Defining "fiduciary" from a all angles.

This term has grown to be extremely popular over the last few years within the retirement and financial planning space. When it comes to retirement plans, it’s important to understand the different types of fiduciaries that are out there and how to tie those individuals in with the bigger picture.

What is a fiduciary?

A fiduciary is a person who holds a legal or ethical relationship of trust with one or more other parties. Typically, a fiduciary prudently takes care of money or other assets for another person. In the case of retirement plans, it is any person who interacts with the retirement plan as a named fiduciary or a functional fiduciary.

What’s the difference?

Named Fiduciary – this is the individual named in the plan document. Typically this person is considered the one that is required to sign most documents and is identified in specific plan procedures. Some examples of this person are the CEO, the CFO, the company owner(s), or a directed trustee.

Functional Fiduciary – This is someone, or a group of people, that have a daily role in the operations of the plan. They may exercise discretionary authority over different administrative functions and may render investment advice for compensation. Some examples are, the individual that uploads payroll, the person that approves loans, or a hired advisor.

Though these individuals have different levels of involvement with the plan, both are considered fiduciaries and should be as well educated on the plan as possible.

Who can be hired to mitigate some liability?

Though a Plan Sponsor can never fully alleviate themselves from their fiduciary responsibility, certain experts can be hired to help diminish some of these fiduciary burdens.

3(16) Administrative Fiduciary – This is an individual that is named as the plan administrator and might take responsibility for certain administrative functions or daily operations of the plan. This can be performed by someone at the company or can be hired to help take fiduciary responsibility of these tasks. Some examples of these are approving/authorizing distributions, sending mandatory notices/disclosures, and completing government reporting services.

3(21) Non-Discretionary Advisor - A 3(21) advisor assumes co-fiduciary liability with the plan’s fiduciaries.

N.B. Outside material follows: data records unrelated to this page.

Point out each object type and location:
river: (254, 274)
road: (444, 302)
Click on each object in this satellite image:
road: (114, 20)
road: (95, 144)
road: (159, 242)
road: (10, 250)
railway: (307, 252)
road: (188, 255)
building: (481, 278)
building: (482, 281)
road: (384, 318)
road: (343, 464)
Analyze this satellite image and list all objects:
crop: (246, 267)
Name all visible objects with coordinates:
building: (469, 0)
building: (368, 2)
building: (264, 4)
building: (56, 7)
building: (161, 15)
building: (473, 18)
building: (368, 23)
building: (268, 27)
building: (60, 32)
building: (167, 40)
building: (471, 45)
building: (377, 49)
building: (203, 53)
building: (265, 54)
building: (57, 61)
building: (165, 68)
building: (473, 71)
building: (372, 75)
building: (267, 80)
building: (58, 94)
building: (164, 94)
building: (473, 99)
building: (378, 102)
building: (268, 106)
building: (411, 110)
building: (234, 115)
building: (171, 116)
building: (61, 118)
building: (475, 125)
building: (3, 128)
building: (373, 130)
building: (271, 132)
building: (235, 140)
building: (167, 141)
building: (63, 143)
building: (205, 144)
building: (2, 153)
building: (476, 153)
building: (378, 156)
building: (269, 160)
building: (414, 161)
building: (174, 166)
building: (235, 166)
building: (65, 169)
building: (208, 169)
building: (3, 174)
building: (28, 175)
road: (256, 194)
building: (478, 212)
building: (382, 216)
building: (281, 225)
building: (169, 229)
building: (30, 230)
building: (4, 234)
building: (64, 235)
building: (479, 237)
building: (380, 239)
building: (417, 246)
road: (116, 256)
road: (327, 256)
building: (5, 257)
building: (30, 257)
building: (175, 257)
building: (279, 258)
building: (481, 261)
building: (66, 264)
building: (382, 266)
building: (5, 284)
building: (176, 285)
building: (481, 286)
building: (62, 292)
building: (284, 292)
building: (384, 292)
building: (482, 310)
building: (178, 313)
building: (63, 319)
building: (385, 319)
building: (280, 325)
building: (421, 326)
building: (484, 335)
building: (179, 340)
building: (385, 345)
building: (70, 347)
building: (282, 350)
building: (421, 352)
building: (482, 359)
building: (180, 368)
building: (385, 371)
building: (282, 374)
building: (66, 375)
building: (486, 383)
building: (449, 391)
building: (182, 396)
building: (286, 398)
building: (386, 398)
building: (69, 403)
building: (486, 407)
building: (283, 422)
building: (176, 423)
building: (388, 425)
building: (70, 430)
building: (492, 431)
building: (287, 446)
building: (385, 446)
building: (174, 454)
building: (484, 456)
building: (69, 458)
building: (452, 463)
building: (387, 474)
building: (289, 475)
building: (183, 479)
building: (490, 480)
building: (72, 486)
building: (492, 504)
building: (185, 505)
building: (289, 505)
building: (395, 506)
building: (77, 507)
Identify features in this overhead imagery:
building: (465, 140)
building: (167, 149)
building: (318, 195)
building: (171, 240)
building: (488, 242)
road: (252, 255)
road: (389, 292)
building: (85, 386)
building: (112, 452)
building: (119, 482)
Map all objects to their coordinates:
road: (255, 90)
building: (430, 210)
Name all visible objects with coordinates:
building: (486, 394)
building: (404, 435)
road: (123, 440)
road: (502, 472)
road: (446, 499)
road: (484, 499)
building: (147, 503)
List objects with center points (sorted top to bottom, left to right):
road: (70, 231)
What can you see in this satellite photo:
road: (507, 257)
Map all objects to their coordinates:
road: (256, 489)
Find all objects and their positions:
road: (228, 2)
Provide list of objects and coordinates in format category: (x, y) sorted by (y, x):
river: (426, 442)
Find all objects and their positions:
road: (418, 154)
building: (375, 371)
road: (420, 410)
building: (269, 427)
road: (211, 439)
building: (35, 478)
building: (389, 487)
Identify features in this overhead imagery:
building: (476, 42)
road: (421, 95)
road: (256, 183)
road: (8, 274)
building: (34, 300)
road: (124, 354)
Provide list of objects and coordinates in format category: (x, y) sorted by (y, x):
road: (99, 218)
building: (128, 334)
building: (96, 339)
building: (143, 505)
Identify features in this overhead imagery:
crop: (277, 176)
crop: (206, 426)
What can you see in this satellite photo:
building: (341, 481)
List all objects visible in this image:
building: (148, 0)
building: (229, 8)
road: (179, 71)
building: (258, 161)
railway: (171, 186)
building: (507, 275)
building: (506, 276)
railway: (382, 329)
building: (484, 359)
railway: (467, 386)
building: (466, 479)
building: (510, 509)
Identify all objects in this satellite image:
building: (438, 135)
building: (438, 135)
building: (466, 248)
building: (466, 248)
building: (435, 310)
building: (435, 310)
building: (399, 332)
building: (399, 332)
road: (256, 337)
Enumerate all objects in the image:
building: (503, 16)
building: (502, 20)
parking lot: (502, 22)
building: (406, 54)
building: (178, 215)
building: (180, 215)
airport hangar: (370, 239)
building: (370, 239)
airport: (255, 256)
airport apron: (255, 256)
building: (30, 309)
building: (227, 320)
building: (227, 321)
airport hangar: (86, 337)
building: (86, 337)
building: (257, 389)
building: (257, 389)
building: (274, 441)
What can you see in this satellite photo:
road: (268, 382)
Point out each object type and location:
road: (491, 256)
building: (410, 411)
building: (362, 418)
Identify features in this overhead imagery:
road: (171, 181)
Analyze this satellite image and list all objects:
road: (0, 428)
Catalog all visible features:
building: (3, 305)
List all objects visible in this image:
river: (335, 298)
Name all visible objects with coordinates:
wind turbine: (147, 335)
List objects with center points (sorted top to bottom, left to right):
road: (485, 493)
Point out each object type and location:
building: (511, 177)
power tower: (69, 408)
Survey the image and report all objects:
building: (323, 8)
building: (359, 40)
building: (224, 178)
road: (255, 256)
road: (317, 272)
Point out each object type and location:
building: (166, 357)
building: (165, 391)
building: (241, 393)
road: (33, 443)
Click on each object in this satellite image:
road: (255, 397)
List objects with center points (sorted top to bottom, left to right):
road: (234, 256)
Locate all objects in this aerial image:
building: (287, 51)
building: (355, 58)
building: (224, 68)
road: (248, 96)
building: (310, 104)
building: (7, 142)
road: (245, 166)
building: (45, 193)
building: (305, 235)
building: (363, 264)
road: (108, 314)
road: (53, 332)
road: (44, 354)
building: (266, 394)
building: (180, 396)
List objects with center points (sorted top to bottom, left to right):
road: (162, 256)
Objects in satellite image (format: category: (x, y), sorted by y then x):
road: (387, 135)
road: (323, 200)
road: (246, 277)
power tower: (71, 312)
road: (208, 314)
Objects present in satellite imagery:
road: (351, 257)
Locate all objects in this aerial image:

In addition to the other services the firm will provide, they will typically engage in investment advice with participants and the investment options within the program. The advisor will make recommendations on investments and their performance, but the investment change or removal decisions will still be made officially by the investment committee or plan sponsor. PGR Solutions can function as a 3(21) Non-Discretionary Advisor.

3(38) Investment Manager - A 3(38) Investment manager is an advisor that assumes discretionary authority over the investment changes and removal within a plan and make those changes for the plan sponsor or investment committee. They will then alert the committee and required parties of these changes. PGR Solutions typically operates as a 3(38) Investment Manager.

How does this tie into the bigger picture?

Understanding what a fiduciary is and the responsibilities that come along with it is extremely important. But tying it all together to execute the best retirement plan possible is essential to being a “good fiduciary.”

Recognizing a prudent process and following it – it is most important to remember that fiduciary liability is not necessarily determined by investment performance, but rather by the way a given process has been tracked and executed. Remember that knowledge is power. If you are serving in a fiduciary capacity, understanding your role and how to navigate it is key.